With a considerable amount left in my savings account from my eight years of service, I was in no hurry to find work. I decided to take some time off and unwind. Maybe develop new, meaningful, hobbies. My days passed leisurely. I cooked and enjoyed fine wines. My sleeping patterns improved. I started to develop film for the first time since high school. Things were looking good, until Lola started to appear in my dreams. Since then, I have been people-watching constantly, haunting parks and aforementioned seedy cafés. My new-found priorities went out the window and old habits soon returned.
***
I get out of bed and file to the kitchenette. Enough of the morning had passed to make it acceptable to skip breakfast. I open a window to feel the autumn breeze. The winds are temperate with remnants of an Indian summer. A solitary fluffy, white cloud sits in the sky, reminding me of ricotta cheese. I decide on a sandwich for lunch – tuna salad on sourdough. Maybe a beer. I whistle the William Tell overture as I arrange slices of bread inside the toaster oven and wait. After Ranz des Vaches the bread is toasted and the condiments diced and I am ready to eat.

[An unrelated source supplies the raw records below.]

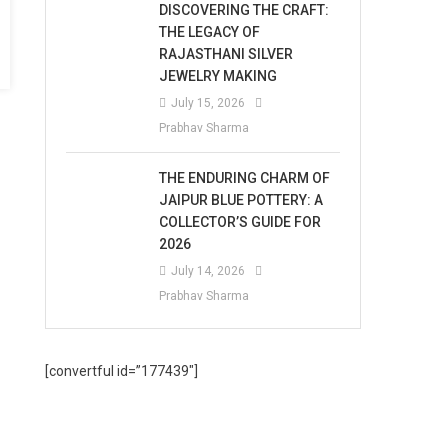
DISCOVERING THE CRAFT:
THE LEGACY OF
RAJASTHANI SILVER
JEWELRY MAKING
July 15, 2026
Prabhav Sharma
THE ENDURING CHARM OF
JAIPUR BLUE POTTERY: A
COLLECTOR’S GUIDE FOR
2026
July 14, 2026
Prabhav Sharma
[convertful id=”177439″]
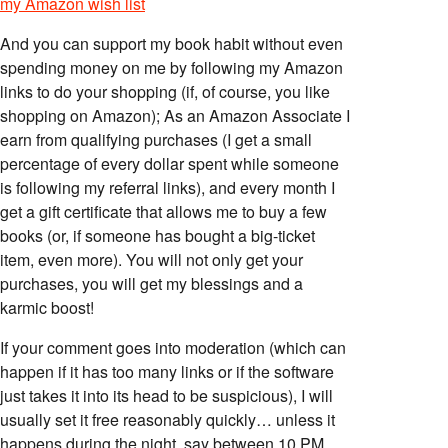
my Amazon wish list
And you can support my book habit without even
spending money on me by following my Amazon
links to do your shopping (if, of course, you like
shopping on Amazon); As an Amazon Associate I
earn from qualifying purchases (I get a small
percentage of every dollar spent while someone
is following my referral links), and every month I
get a gift certificate that allows me to buy a few
books (or, if someone has bought a big-ticket
item, even more). You will not only get your
purchases, you will get my blessings and a
karmic boost!
If your comment goes into moderation (which can
happen if it has too many links or if the software
just takes it into its head to be suspicious), I will
usually set it free reasonably quickly… unless it
happens during the night, say between 10 PM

I grab my beer and sandwich to take onto to the fire-escape. Balancing a chilled glass in one hand and my plate in the other, I make clumsy attempts to unhinge the door latch with my foot. Suddenly, I stop, foot in mid-probe. Something is not right. Did I leave the fridge open? No: it’s not that. The air is too crisp, the streets too silent. My senses become augmented. A neighbour’s dog barks. I realize what is wrong. The phone is ringing.
Setting my lunch on the floor, I wait. It wasn’t possible for anyone to have called me. I count fifteen muffled rings. The condensation on my glass slowly trickles down and stains a damp spot on the carpet. It is like time is slowing down.
Ringgg.
There is no point in waiting forever. I turn back into my room and fumble around in the closet for my phone.
“Hello?” I voice.
Soft elevator music plays through the receiver. It’s Fitzgerald.
Oh, boy. Sometimes life can be so strange.